Renault Clio - Une sportive polyvalente

par 'Mathieu Sentis'.
Renault ClIo
Version essayée : Renault ClIo Rs
Essence - 200 ch - 6,3 litres / 100 km - Fiche technique
24 990 €

Galerie : 22 photos

Avis sur la Renault ClIo

Note 321Auto

6,4 / 10

On aime

  • Le confort accru au quotidien
  • La boîte EDC polyvalente
  • Le châssis Cup assez incisif sur piste

On regrette

  • Les sensations émoussées en châssis Sport
  • La consommation en conduite sportive
  • La présentation intérieure « cheap »

L'équipe Renault Sport est formelle : malgré l'abandon de certaines spécificités de l'ex-Clio RS, la nouvelle est encore plus performante, encore plus efficace. Mais aussi -et c'est précisément ce qui nous inquiète- bien plus polyvalente au quotidien pour toucher une clientèle plus large, moins radicale.
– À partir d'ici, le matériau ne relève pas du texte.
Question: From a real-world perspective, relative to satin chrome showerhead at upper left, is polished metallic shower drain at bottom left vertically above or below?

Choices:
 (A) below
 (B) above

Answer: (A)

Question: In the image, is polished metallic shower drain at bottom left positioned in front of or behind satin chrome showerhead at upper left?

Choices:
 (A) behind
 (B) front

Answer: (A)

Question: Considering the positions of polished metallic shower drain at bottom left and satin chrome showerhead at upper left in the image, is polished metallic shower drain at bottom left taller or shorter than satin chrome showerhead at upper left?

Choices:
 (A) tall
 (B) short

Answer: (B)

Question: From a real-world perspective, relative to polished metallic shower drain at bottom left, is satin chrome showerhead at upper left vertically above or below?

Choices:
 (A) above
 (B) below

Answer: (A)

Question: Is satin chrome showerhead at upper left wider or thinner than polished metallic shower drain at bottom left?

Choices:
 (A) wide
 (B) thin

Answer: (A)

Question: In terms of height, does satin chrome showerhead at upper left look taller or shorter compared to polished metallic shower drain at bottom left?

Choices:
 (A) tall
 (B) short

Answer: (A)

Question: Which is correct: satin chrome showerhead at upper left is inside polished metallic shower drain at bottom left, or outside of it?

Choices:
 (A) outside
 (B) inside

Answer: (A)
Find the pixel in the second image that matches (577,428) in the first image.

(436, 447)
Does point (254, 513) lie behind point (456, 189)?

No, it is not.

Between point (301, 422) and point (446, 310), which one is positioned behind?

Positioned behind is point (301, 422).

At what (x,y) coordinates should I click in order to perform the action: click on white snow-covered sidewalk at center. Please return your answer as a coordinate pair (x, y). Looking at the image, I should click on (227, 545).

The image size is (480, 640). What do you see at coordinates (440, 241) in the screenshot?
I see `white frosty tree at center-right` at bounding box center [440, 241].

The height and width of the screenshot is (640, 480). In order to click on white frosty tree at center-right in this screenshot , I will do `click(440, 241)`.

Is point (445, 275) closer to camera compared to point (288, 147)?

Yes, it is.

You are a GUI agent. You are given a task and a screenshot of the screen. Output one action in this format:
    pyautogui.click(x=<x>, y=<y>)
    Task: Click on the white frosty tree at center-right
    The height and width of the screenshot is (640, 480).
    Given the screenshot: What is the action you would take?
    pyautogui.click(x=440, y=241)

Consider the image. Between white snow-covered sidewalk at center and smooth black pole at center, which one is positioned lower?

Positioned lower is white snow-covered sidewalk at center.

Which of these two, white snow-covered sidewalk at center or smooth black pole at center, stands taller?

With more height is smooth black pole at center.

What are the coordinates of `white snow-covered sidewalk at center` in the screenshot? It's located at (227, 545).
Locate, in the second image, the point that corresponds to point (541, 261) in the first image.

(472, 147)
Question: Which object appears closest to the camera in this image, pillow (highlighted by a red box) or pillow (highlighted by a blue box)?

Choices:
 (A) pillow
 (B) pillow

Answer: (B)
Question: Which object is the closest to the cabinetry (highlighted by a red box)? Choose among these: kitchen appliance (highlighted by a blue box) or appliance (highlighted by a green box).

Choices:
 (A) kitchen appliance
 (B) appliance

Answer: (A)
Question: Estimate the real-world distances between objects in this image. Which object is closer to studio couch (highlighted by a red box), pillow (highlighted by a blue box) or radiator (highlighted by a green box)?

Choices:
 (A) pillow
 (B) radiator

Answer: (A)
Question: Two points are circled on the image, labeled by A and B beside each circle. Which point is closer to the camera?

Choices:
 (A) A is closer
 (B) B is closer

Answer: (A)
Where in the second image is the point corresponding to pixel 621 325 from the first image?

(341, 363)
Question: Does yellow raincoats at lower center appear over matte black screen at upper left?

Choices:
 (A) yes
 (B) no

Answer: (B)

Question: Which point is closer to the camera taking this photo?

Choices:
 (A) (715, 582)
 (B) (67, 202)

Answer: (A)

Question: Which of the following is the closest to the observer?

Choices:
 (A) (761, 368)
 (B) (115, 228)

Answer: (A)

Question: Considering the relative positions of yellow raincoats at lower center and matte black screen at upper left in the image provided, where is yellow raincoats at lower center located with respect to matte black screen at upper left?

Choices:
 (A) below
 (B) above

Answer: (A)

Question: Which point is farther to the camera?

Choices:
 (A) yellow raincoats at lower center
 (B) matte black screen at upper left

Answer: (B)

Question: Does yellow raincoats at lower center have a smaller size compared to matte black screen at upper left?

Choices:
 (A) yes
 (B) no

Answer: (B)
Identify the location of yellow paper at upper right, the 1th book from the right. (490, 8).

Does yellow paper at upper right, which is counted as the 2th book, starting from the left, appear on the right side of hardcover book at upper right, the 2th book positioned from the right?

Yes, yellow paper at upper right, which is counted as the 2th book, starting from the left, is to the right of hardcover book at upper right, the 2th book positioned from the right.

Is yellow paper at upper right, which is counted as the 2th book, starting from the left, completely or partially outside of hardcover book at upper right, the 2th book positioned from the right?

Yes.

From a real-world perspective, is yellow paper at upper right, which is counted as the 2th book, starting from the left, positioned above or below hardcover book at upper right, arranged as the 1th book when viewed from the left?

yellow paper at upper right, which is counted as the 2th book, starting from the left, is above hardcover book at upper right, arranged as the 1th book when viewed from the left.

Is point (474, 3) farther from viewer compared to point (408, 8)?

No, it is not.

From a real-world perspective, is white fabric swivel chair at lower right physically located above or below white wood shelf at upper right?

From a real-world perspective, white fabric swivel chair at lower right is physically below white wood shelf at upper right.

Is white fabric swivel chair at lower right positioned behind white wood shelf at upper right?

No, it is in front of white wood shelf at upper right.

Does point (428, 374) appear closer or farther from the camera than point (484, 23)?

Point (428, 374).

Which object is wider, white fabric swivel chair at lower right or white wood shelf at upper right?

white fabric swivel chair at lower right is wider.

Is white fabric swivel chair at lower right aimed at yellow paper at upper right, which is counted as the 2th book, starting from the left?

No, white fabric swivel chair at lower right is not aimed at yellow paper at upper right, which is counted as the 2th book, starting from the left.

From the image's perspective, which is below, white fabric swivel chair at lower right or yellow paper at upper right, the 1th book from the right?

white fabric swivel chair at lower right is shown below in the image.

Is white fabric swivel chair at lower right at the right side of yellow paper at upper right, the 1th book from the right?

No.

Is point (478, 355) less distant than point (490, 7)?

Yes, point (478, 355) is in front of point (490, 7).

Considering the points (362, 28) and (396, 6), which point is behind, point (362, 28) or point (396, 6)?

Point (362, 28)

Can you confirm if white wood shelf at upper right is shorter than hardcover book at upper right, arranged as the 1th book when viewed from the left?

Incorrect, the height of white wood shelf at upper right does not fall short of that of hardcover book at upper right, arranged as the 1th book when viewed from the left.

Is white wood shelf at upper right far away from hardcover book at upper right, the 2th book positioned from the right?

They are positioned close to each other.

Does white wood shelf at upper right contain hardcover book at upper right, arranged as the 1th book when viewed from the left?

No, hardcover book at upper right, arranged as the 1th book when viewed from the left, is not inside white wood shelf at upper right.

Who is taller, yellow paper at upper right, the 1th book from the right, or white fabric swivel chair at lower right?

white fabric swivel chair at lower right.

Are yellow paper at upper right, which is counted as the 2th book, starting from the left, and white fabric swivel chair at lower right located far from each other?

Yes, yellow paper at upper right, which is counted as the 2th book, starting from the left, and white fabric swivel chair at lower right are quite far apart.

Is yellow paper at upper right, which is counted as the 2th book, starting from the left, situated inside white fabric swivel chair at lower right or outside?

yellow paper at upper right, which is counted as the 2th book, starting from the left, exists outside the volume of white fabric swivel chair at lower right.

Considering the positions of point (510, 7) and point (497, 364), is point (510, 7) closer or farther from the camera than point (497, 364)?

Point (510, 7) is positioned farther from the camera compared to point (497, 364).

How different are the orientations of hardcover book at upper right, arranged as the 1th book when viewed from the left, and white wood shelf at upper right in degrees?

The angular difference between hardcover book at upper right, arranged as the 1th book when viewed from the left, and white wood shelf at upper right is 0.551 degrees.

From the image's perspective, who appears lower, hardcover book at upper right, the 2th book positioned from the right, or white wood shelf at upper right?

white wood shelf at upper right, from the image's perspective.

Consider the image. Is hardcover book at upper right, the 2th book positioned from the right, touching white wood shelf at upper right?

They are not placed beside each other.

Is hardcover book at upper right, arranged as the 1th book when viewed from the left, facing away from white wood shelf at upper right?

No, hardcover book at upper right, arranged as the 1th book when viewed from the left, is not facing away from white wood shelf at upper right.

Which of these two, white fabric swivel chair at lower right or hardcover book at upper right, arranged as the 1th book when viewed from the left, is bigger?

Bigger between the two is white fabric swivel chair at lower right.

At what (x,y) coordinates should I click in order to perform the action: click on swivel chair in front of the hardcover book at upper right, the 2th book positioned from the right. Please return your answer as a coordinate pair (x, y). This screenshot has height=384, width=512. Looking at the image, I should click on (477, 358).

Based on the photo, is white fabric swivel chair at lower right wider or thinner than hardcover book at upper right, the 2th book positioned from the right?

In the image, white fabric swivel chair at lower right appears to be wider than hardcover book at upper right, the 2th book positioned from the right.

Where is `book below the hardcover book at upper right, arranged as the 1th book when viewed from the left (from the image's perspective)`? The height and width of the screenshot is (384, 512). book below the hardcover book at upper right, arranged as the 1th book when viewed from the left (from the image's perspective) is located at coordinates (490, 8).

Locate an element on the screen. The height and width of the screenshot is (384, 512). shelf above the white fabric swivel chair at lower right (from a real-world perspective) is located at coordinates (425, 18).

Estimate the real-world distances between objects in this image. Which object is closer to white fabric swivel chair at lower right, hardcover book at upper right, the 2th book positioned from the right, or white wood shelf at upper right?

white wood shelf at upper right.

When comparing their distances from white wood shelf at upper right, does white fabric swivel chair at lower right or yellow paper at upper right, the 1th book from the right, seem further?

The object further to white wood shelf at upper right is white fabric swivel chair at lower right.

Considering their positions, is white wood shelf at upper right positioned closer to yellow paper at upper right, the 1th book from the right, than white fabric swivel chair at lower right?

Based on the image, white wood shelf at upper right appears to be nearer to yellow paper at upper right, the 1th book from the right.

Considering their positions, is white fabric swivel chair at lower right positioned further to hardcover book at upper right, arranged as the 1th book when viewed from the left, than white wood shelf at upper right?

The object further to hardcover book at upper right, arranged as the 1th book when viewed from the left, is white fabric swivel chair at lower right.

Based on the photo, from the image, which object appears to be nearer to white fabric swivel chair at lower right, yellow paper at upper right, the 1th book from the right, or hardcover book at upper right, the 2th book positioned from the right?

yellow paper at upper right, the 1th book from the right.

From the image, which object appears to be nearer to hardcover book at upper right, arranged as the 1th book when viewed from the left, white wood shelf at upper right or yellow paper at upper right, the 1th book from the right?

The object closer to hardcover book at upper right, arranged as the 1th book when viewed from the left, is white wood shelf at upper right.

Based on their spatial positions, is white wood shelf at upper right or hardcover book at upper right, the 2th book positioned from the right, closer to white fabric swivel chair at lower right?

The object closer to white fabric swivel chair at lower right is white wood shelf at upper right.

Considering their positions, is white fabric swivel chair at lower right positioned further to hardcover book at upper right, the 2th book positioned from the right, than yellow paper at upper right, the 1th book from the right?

Pour être tout à fait honnête, et avoir enchaîné plusieurs centaines de kilomètres autoroutiers en Clio 3 RS à 130 km/h, moteur hurlant en sixième, suspension talonnant sur chaque raccord de goudron, nous comprenons l'évolution souhaitée. Même si ce calvaire succombait dès que des lacets revenaient dans le champ de vision...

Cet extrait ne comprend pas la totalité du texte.